While it would be a conforming implementation of the existing standard and of this proposal to spill all values immediately and to never use fused multiply-adds, generating performant code with this proposal requires the implementation to track the usage of existing values rather than to merely round, and avoid FMA contraction, when encountering casts and assignments. There is an analogy to escape analysis of pointers: when a use of a value requires that it be representable in the in-memory format (perhaps because it crosses beyond the current optimization frontier), the implementation must arrange for that value to be appropriately rounded when it is computed or for it to be excluded from FMA contraction. (In a sufficiently long function, it might be difficult to maintain that information about all values; it is permissible to conservatively apply the treatment for values that escape to any that have not been proven not to escape.)

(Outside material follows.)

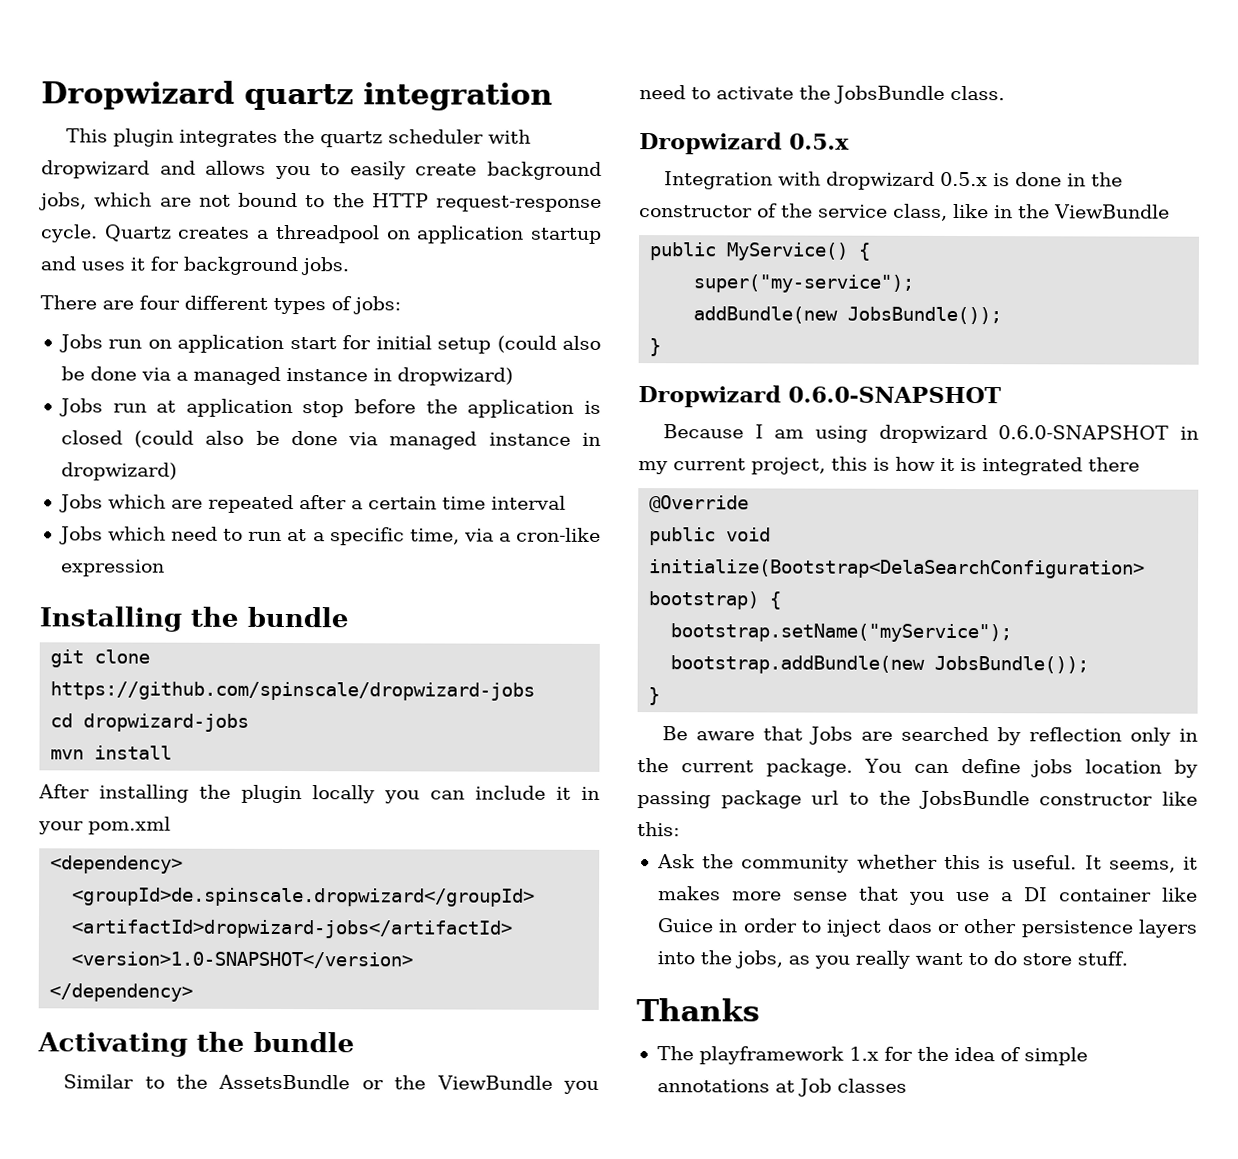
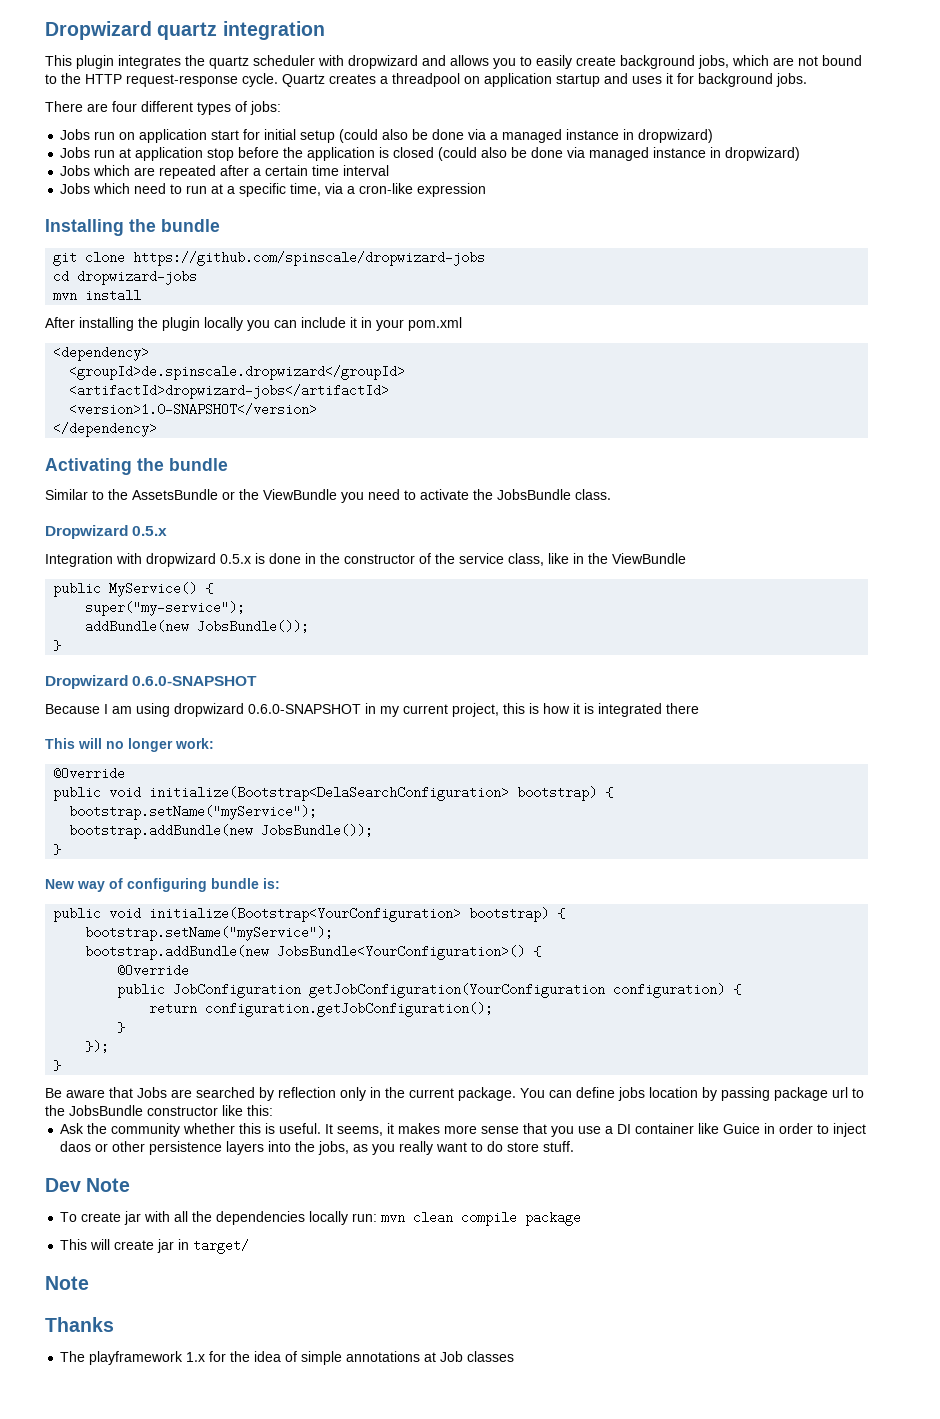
(1140, 464) none -> [45,738,214,752] // This will no longer work:
(661, 696) none -> [45,878,280,892] [53,907,566,922] [85,926,334,941] [85,945,542,960] [117,964,190,977] [117,983,742,998] [149,1002,494,1017] [117,1022,126,1033] [85,1040,110,1053] [53,1060,62,1071] // New way of configuring bundle is: // public void initialize(Bootstrap<YourConfiguration> bootstrap) { // bootstrap.setName("myService"); // bootstrap.addBundle(new JobsBundle<YourConfiguration>() { // @Override // public JobConfiguration getJobConfiguration(YourConfiguration configuration) { // return configuration.getJobConfiguration(); // } // }); // }
(1128, 958) none -> [45,1178,131,1192] [60,1211,582,1226] [60,1239,250,1254] [45,1276,89,1290] // Dev Note // To create jar with all the dependencies locally run: mvn clean compile package // This will create jar in target/ // Note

In the SG6 discussion of this paper in Hagenberg, it was pointed out that some existing implementations do not maintain in their intermediate representations adequate information to identify when a value is spilled from an X87 register (and thus rounded to its memory representation) or involved in an FMA contraction. However, it should be noted that existing implementations do not conform to the current wording (which is both inadequate and questionably normative) by default, even with options such as -std=c++… -pedantic; in that regard, this proposal can be said to improve the alignment with existing implementations (in the absence of special options like -ffp-contract=on (which despite its name actually reduces the use of FMA)) in that assignment (or initialization) is no longer considered to necessitate the loss of any excess precision.

Proposal

Modify the definition of trivially-copyable types to allow floating-point types to have multiple values (one of which is canonical) per value representation. Specify that acquiring a value representation gives a floating-point object the corresponding canonical value.

Replace the “greater precision and range” provision ([expr.pre]/6) with a note about the contextual dependence of rounding. Specify that unary + can, and that static_cast does, round floating-point values to their corresponding canonical values.